Text passage:
DR. MICHAEL SCHIFFMANN:
— German linguist at the University of Heidelberg, co-founder of
Journalists for Mumia, and the author of "Race Against Death;
Mumia Abu-Jamal: a Black Revolutionary in White America"
The
original decision in May/June 2005 by Court of Common Pleas Judge
Pamela Dembe to dismiss Mumia Abu-Jamal's 3rd PCRA petition was already
a travesty of justice. Everything
in that decision was tailored to deny Abu-Jamal relief. After sitting
on the case for almost four years, the judge deciding it evidently didn't
have a clue about the most elementary facts. That was not necessary, though; all that was needed was to
twist the law in such a way that Abu-Jamal would never have a chance,
regardless of what he presented.
Abu-Jamal's
3rd PCRA petition presented testimony by two witnesses that attacked
the arguably two single-most important prosecution witnesses at the June/July
1982 Abu Jamal trial, prostitute Cynthia White and hospital security
guard Priscilla Durham. As discussed extensively in work on our
website, Abu-Jamal-News-com, and elsewhere, not least in many, many
defense briefs, these witnesses were highly incredible even without
that new testimony.
All
the same, it was crucially important: New witness Yvette Williams
testified that Cynthia White had been blackmailed into fingering
Abu-Jamal as the murderer by death threats on the part of the police,
and new witness Kenneth Pate testified that Durham had been peer-pressured
by the police into falsely accusing Abu-Jamal of having boasted about
having "shot the motherfucker" Daniel Faulkner and hoping he
would die. If proven in court,
these two new claims in themselves would be enough to prove that the
case against Abu-Jamal was hopelessly contaminated right from the start
and to explode it once and for all.

Data excerpts:
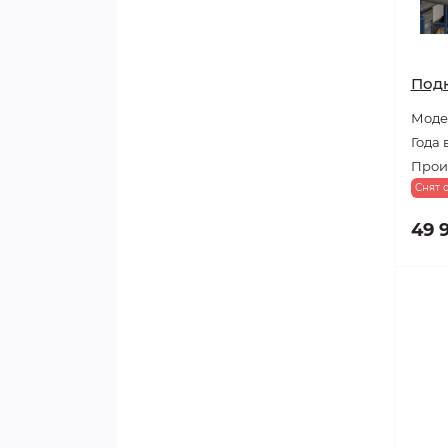
Под
Модел
Года 
Прои
Снят 
49 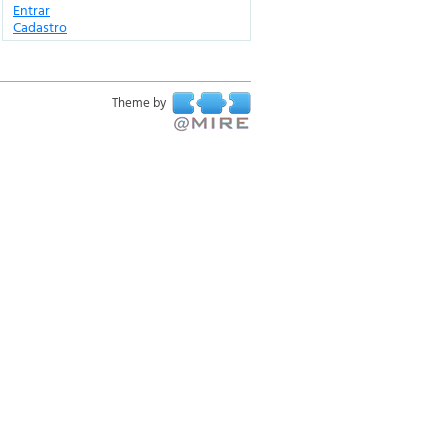
Entrar
Cadastro
Theme by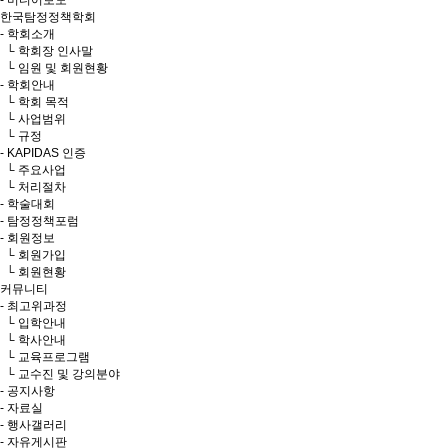
- 미디어보도
한국탐정정책학회
- 학회소개
└ 학회장 인사말
└ 임원 및 회원현황
- 학회안내
└ 학회 목적
└ 사업범위
└ 규정
- KAPIDAS 인증
└ 주요사업
└ 처리절차
- 학술대회
- 탐정정책포럼
- 회원정보
└ 회원가입
└ 회원현황
커뮤니티
- 최고위과정
└ 입학안내
└ 학사안내
└ 교육프로그램
└ 교수진 및 강의분야
- 공지사항
- 자료실
- 행사갤러리
- 자유게시판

Directions:
Continue the commentary on Mumia Abu-Jamal's third PCRA petition, starting after its last sentence. The records have no connection to the text.

Reply to the task:
By
bending even the reactionary new Clinton-era laws to expedite the
application of the death penalty out of shape, Judge Dembe at the time
concluded that the new evidence was not presented in a
"timely" fashion. The
Pennsylvania Supreme Court now does the same, inventing yet other and
different reasons why the evidence is "untimely."
It's
not worth going again into the "legal" forks and angles of
that new decision. It's a repeat performance of the 2005 Dembe
decision, which I analyzed at the time and which got a worthy response
by the defense, as we now see without avail. What simmers through in every
line of those decisions is that one thing always left unsaid: "We
are afraid of the facts."
But
those facts won't go away, if we fight to disseminate them, to get them
out into the public sphere, and to have them finally heard on court.
That is the most urgent task in the weeks and months to come.